* [Passage shown]:
* * *

Here, the additional media information processing apparatus may
analyze a type of the extracted second annotation and analyze the
sensory effect based on the analyzed type of the second
annotation.
[0097] According to an embodiment of the present invention, in a
case of adding sensory effect metadata to media and generating
sensory experience-based media to provide a sensory experience
media service, a method of generating an annotation of a sensory
effect to enable a user to add the sensory effect metadata faster
and more easily and conveniently, and a method of generating the
sensory effect metadata based on the generated annotation are
provided.
[0098] According to an embodiment of the present invention, a
method of automatically generating an annotation of a sensory
effect in a frame to which the sensory effect may be added while
filming a video and a method of automatically generating sensory
effect metadata based on the annotation of the sensory effect added
to media may facilitate generation of sensory experience media
contents and resolve issues of manual authoring using an authoring
tool involved in existing sensory experience media authoring and a
shortage of the sensory experience media contents.
[0099] The units described herein may be implemented using hardware
components and software components. For example, the hardware
components may include microphones, amplifiers, band-pass filters,
audio to digital convertors, and processing devices. A processing
device may be implemented using one or more general-purpose or
special purpose computers, such as, for example, a processor, a
controller and an arithmetic logic unit, a digital signal
processor, a microcomputer, a field programmable array, a
programmable logic unit, a microprocessor or any other device
capable of responding to and executing instructions in a defined
manner. The processing device may run an operating system (OS) and
one or more software applications that run on the OS. The
processing device also may access, store, manipulate, process, and
create data in response to execution of the software. For purpose
of simplicity, the description of a processing device is used as
singular; however, one skilled in the art will appreciated that a
processing device may include multiple processing elements and
multiple types of processing elements. For example, a processing
device may include multiple processors or a processor and a
controller. In addition, different processing configurations are
possible, such a parallel processors.

* * *

* [Given records]:
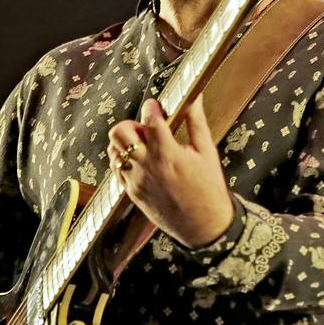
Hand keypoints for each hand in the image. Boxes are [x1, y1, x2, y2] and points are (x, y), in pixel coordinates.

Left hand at [106, 95, 234, 248]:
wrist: (204, 226)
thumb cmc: (209, 190)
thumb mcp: (207, 152)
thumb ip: (196, 122)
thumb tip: (196, 98)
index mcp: (167, 153)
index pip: (149, 119)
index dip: (151, 108)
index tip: (156, 106)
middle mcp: (147, 166)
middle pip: (119, 133)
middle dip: (131, 124)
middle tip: (146, 129)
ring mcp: (136, 181)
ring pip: (114, 151)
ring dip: (125, 144)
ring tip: (143, 146)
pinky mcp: (132, 193)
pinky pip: (116, 170)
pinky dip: (124, 161)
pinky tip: (141, 162)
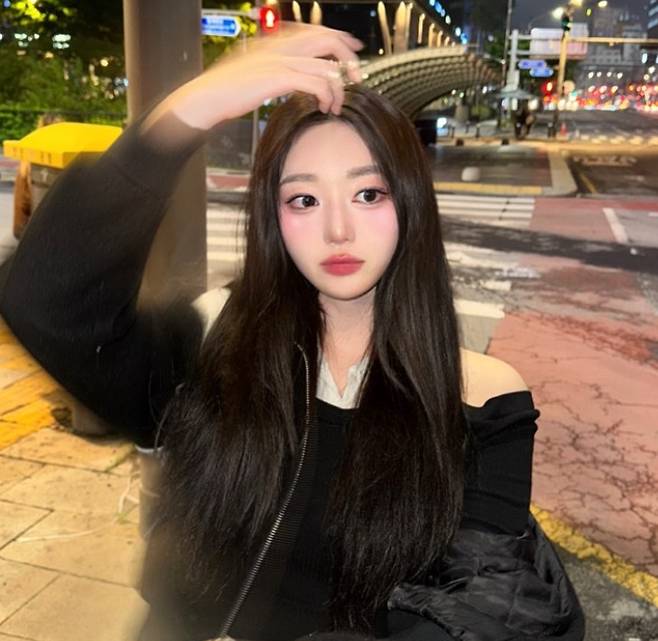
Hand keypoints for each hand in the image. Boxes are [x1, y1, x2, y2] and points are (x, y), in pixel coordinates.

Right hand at [144, 22, 363, 135]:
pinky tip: (324, 107)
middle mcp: (279, 46)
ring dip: (338, 87)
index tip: (353, 53)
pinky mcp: (276, 78)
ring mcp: (278, 60)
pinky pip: (314, 82)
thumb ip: (277, 70)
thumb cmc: (228, 91)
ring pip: (325, 65)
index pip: (316, 31)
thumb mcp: (255, 74)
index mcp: (275, 42)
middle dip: (348, 59)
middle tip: (356, 79)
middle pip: (327, 40)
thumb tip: (295, 77)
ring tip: (336, 105)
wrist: (206, 98)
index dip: (340, 39)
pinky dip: (326, 95)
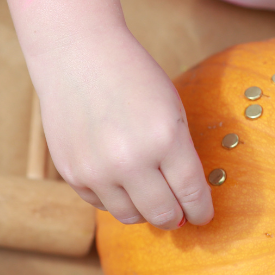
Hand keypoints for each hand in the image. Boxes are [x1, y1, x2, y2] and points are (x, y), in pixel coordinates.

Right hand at [33, 29, 212, 228]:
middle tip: (177, 215)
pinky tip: (117, 181)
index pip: (190, 192)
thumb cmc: (130, 78)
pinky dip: (113, 198)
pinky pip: (100, 203)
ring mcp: (96, 170)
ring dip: (143, 212)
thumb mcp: (170, 109)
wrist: (76, 57)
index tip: (202, 217)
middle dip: (174, 217)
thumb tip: (183, 201)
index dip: (200, 211)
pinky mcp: (72, 173)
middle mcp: (129, 161)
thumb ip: (180, 154)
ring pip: (128, 216)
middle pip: (161, 213)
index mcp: (164, 138)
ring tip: (147, 199)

* * *

* [Exercise requirements]:
Continue the patent passage on sensory effect annotations and metadata from the point where it stops. The lines have no role in this exercise.

* [Output of the task]:
[0100] The software may include a computer program, a piece of
code, an instruction, or some combination thereof, to independently
or collectively instruct or configure the processing device to
operate as desired. Software and data may be embodied permanently
or temporarily in any type of machine, component, physical or
virtual equipment, computer storage medium or device, or in a
propagated signal wave capable of providing instructions or data to
or being interpreted by the processing device. The software also
may be distributed over network coupled computer systems so that
the software is stored and executed in a distributed fashion. The
software and data may be stored by one or more non-transitory
computer readable recording mediums. The non-transitory computer
readable recording medium may include any data storage device that
can store data which can be thereafter read by a computer system or
processing device. Examples of the non-transitory computer readable
recording medium include read-only memory (ROM), random-access
memory (RAM), CD-ROMs, magnetic tapes, floppy discs, optical data
storage devices. Also, functional programs, codes, and code
segments that accomplish the examples disclosed herein can be
easily construed by programmers skilled in the art to which the
examples pertain based on and using the flow diagrams and block
diagrams of the figures and their corresponding descriptions as
provided herein.
[0101] A number of examples have been described above.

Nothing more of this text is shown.